New Delhi: India is facing growing economic pressure as escalating tensions in West Asia continue to disrupt global energy markets, raising fears that a significant increase in petrol and diesel prices may soon become unavoidable.
The warning signs have intensified in recent days with the Central government already moving to protect foreign exchange reserves by sharply increasing import duties on gold, silver and other precious metals. The decision followed a surge in investor demand for safe haven assets amid fears of prolonged geopolitical instability in the Middle East.
At the centre of global concern is the strategically important Strait of Hormuz, a vital oil shipping route through which nearly one fifth of the world’s petroleum supplies pass. Any disruption in the region has the potential to severely impact global crude oil availability and prices.
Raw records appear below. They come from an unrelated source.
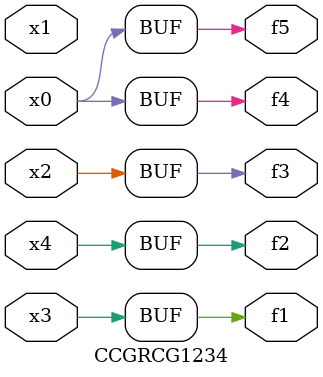
<source format=v>
module CCGRCG1234(
	input x0, x1, x2, x3, x4,
	output f1, f2, f3, f4, f5
);
	assign f1 = x3;
	assign f2 = x4;
	assign f3 = x2;
	assign f4 = x0;
	assign f5 = x0;
endmodule

</source>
For India, which imports nearly 85 percent of its crude oil requirements, the situation poses a major economic challenge. Rising international crude prices have reportedly pushed India’s public sector oil marketing companies into daily losses estimated at nearly Rs 1,000 crore, as retail fuel prices have largely remained unchanged despite the global surge.
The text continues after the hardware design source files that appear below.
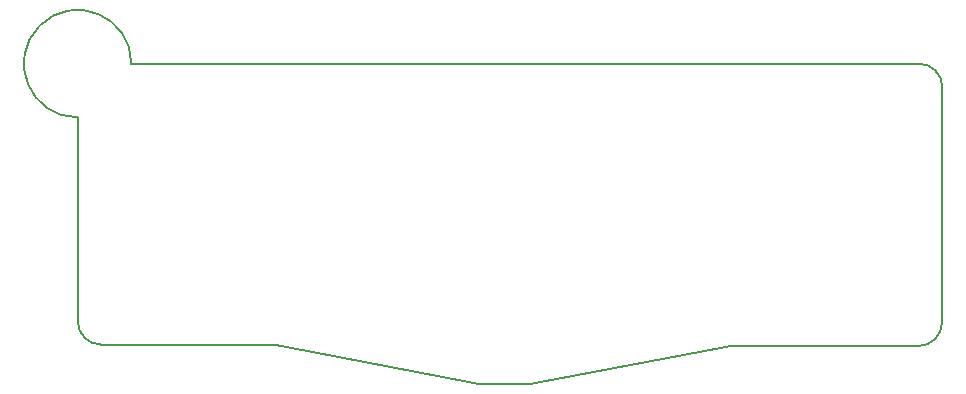
<source format=gbr>
G04 #@! TF.GenerationSoftware,KiCad,Pcbnew,(5.1.10-1-10_14)*
G04 #@! TF.CreationDate,2021-08-18T21:17:13-05:00*
G04 #@! TF.ProjectId,PCB-Keychains,5043422d-4b65-4796-9368-61696e732e6b,rev?*
G04 #@! TF.SameCoordinates,Original*
G04 #@! TF.FileFunction,Profile,NP*
%FSLAX46Y46*%
G04 Gerber Fmt 4.6, Leading zero omitted, Abs format (unit mm)*
G04 Created by KiCad (PCBNEW (5.1.10-1-10_14)) date 2021-08-18 21:17:13*
%MOMM*%
%LPD*%
G01*
G04 APERTURE LIST*
G04 #@! TA.AperFunction,Profile*
%ADD10C,0.150000*%
G04 #@! TD*
G04 APERTURE END LIST*
D10*
X86958750Y-89663750D02*
X102858750Y-89663750D01*
X69958750Y-92863750D02*
X86958750Y-89663750D01*
X65658750Y-92863750D02*
X69958750Y-92863750D01*
X48458750Y-89553696D02*
X65658750Y-92863750D01*
X33666154Y-89553696D02*
X48458750Y-89553696D01*
X33666154Y-89553696D02*
G75*
G02*
X31658750Y-87563750I-14905J1992445D01*
G01*
X31658750Y-70313680D02*
G75*
G02*
X36208750Y-65763680I0J4550000D01*
G01*
X31658750Y-70313680D02*
X31658750Y-87563750D01*
X104848696Y-87656346D02*
G75*
G02*
X102858750Y-89663750I-1992445J-14905D01*
G01*
X102866305Y-65763750D02*
G75*
G02*
X104866305Y-67763750I0J-2000000D01*
G01*
X102866305Y-65763750D02*
X36208750Y-65763680D01*
X104866305Y-67763750D02*
X104848696Y-87656346D01*
M02*

</source>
Industry experts believe such losses cannot be sustained for long without either direct government intervention or a revision in domestic petrol and diesel prices.
Narendra Modi has already appealed to citizens to reduce fuel consumption through measures such as work from home, online meetings, increased use of electric vehicles and online classes wherever possible. The appeal is being viewed as part of a wider effort to prepare the public for a prolonged period of economic pressure linked to rising energy costs.
Hardeep Singh Puri, Union Petroleum Minister, recently assured that there is no immediate shortage of petroleum products in the country but described the Prime Minister’s appeal as a “wake up call”, signalling the seriousness of the situation.
Adding to concerns, veteran banker Uday Kotak warned that India could face a major economic shock if the West Asia conflict continues. He cautioned that prolonged instability may lead to higher inflation, increased logistics costs, pressure on the rupee and broader disruptions across the economy.
Fuel prices are considered critical because they directly affect transportation, supply chains and the cost of essential goods. Economists now believe that if global crude prices remain elevated for an extended period, India may eventually have little option but to allow a significant increase in petrol and diesel prices instead of continuing to absorb mounting losses.